Es dauerte nicht lange, bis sie sich gegenseitig aus ihren Klamotten geschält hatten. Behutsam schob er seine Finger zwischen ihre und führte sie über ihrem Kopf zusammen. „Ich hab dich so vermisst, wie du schmeckst, wie du riechst. Ich hab wirklich nicht geglaubt, dass es mich jemals so erwischen könnte", murmelte er aufrichtig. Als sie daraufhin ihre Beine hinter seinem unteren Rücken kreuzte und er Stück für Stück in sie eindrang, war die Welt für einen Moment in Ordnung, mehr als das. Es fühlte sich an, als wäre er endlich wieder angekommen.

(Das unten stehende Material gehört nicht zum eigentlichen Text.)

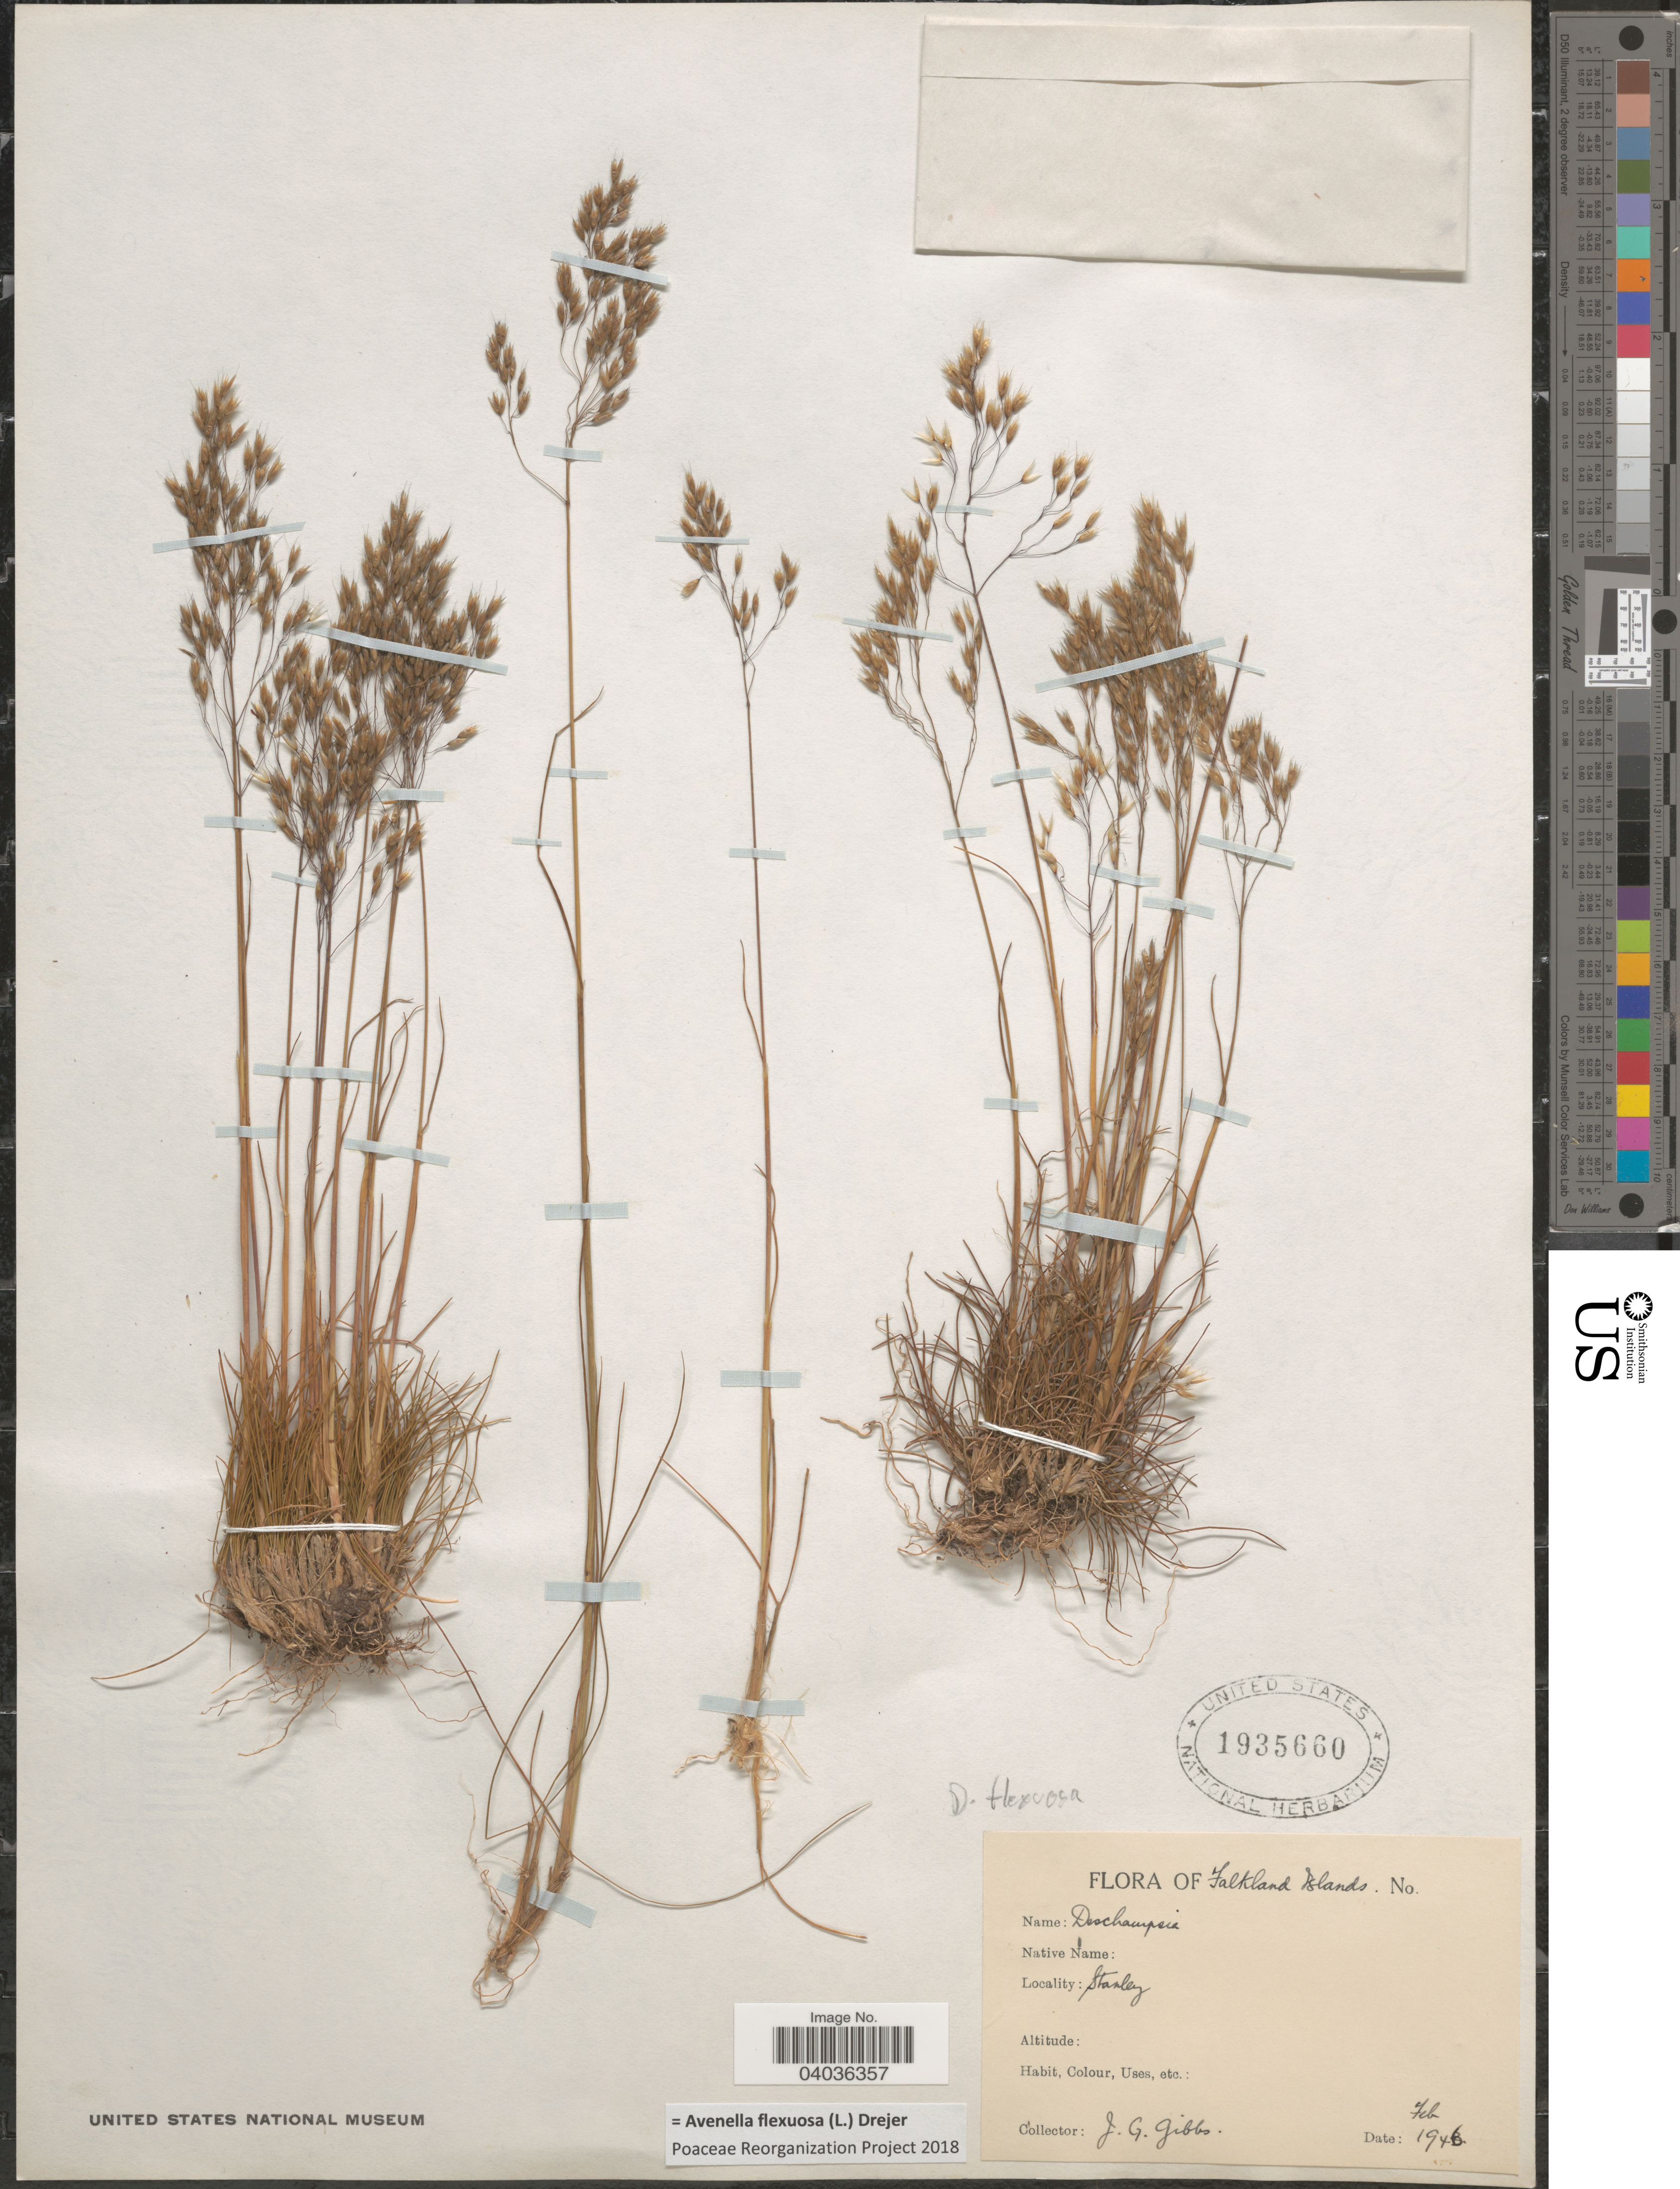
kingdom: Plantae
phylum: Tracheophyta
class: Liliopsida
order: Poales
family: Poaceae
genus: Avenella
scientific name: Avenella flexuosa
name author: (L.) Drejer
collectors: J. Gibbs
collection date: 1946-02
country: Falkland Islands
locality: Stanley.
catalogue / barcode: US 1935660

Als wäre sie sein Ziel, sein Anfang und sein Ende. Sie krallte sich spürbar in seinen Rücken, warf stöhnend ihren Kopf in den Nacken, als sie sich in einen gemeinsamen Rhythmus einfanden. „Ich liebe dich, Robert, so sehr." Während sie einander liebten, geräuschvoll und inniger denn je, rückten alle vorangegangenen Sorgen in den Hintergrund.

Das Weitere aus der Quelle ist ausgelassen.